For millennia, the oak forests of Britain have had a tightly timed spring-summer cycle – the oak leaves unfurl, the caterpillars feast on them, and the forest birds feed the caterpillars to their chicks. Now, with a warming climate, the leaves and caterpillars are emerging earlier, creating a mismatch between peak food resources and hungry chicks.
New research published in the journal Nature Ecology and Evolution suggests that as spring warming continues due to climate change, the hatching of forest birds will be “increasingly mismatched” with optimal caterpillar numbers.
“Forests have a short peak in caterpillar abundance, and some forest birds time their breeding so this coincides with the time when their chicks are hungriest,” says lead author Malcolm Burgess, of the University of Exeter and the Royal Society for the Protection of Birds (RSPB).
“With spring coming earlier due to climate change, leaves and caterpillars emerge earlier and birds need to breed earlier to avoid being mismatched. We found that the earlier the spring, the less able birds are to do this.”

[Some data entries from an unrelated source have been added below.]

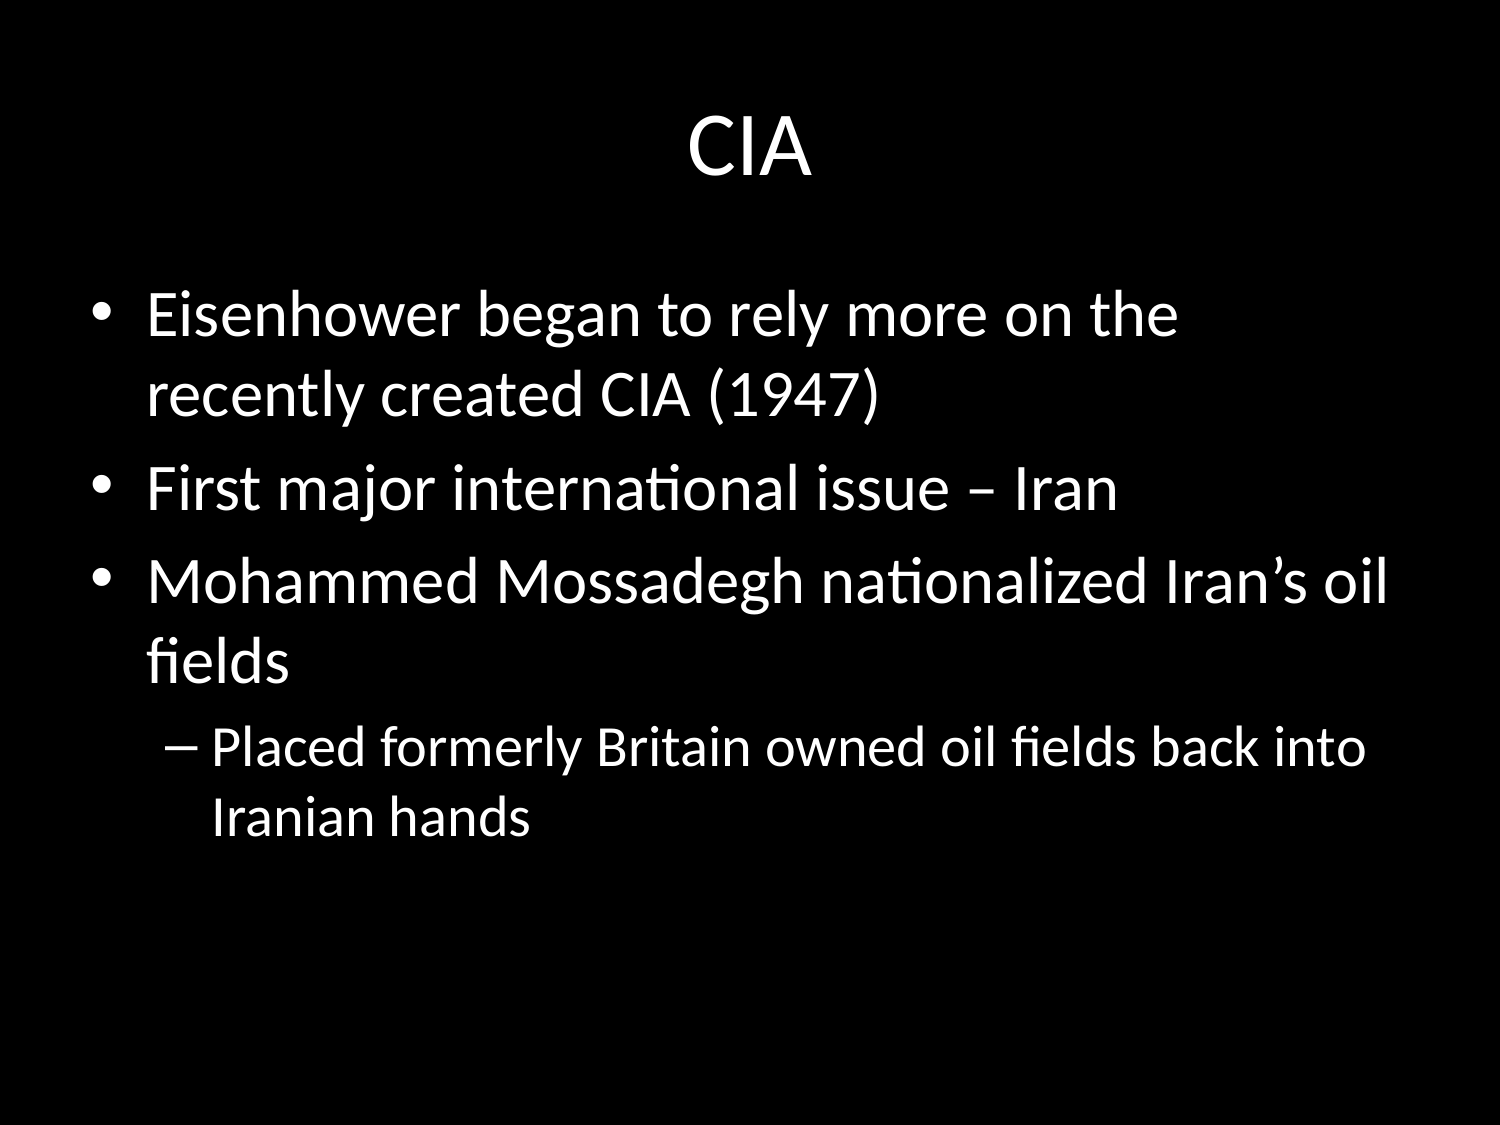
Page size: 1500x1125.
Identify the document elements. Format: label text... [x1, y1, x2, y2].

title CIA [75, 45, 1425, 233]
list Eisenhower began to rely more on the recently created CIA (1947) First major international issue – Iran Mohammed Mossadegh nationalized Iran’s oil fields Placed formerly Britain owned oil fields back into Iranian hands [75, 262, 1425, 1005]
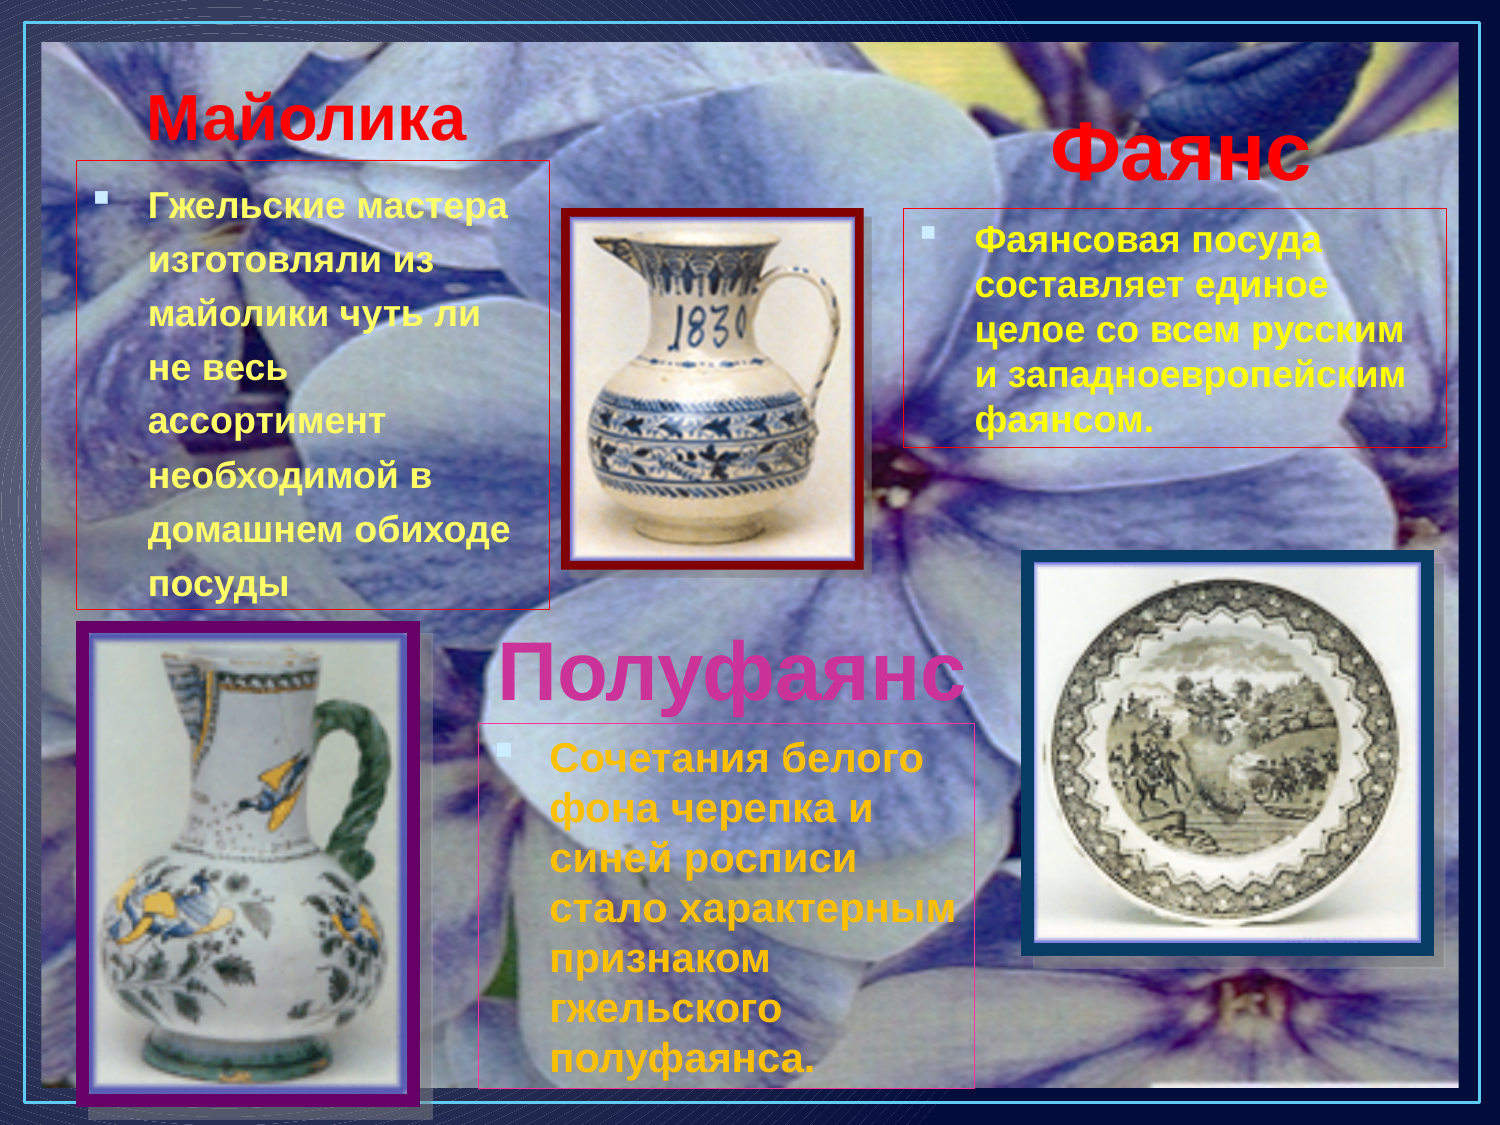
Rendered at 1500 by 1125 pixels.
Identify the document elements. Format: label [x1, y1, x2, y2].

picture [41, 42, 1459, 1095]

Burgess and colleagues used citizen scientists to gather data on the oak-caterpillar-bird system across Britain, including the spring emergence of leaves, the amount of caterpillar droppings, known as frass, under the trees, and finally the timing of nesting of three forest bird species; blue tits, great tits and pied flycatchers.
Bird life cycles were calculated using first egg dates (FED) from across the region covering the period 1960 to 2016, using nests from 36,839 blue tits (Cyanistes caeruleus), 24,427 great tits (Parus major) and 23,813 pied flycatchers (Ficedula hypoleuca).
The researchers found substantial trophic mismatch in the oak forests across the United Kingdom.
The researchers found that in recent times maximum demand from nestlings and peak caterpillar numbers were out of synch on average by 3.39 days in blue tits, 2.01 days in great tits and a substantial 12.87 days for the pied flycatcher.
Burgess suggests that the greater mismatch in the pied flycatchers was due to the fact that “as migratory birds, they are not in the UK in winter and therefore are much less able to respond to earlier spring weather.”
The mismatch between caterpillar abundance and great tit nestlings has been determined previously. However, this study presents the first assessment of whether the effect is greater in southern Britain than in the north. Surprisingly, early spring had the same effect in both regions.
Co-author Ally Phillimore, from the University of Edinburgh in Scotland, says, “We found no evidence of north-south variation in caterpillar-bird mismatch for any of the bird species. Therefore, population declines of insectivorous birds in southern Britain do not appear to be caused by greater mismatch in the south than the north."
Oaks and winter moths (the main caterpillar food of the birds) have more plasticity than vertebrates in the timing of their spring cycles – and respond rapidly to warming temperatures.
It seems the only way the birds will catch up is to evolve.
“Our work suggests that as springs warm in the future, less food is likely to be available for the chicks of insectivorous woodland birds unless evolution changes their timing of breeding,” says another of the researchers, Karl Evans, from the University of Sheffield's Department of Animal and Plant Sciences.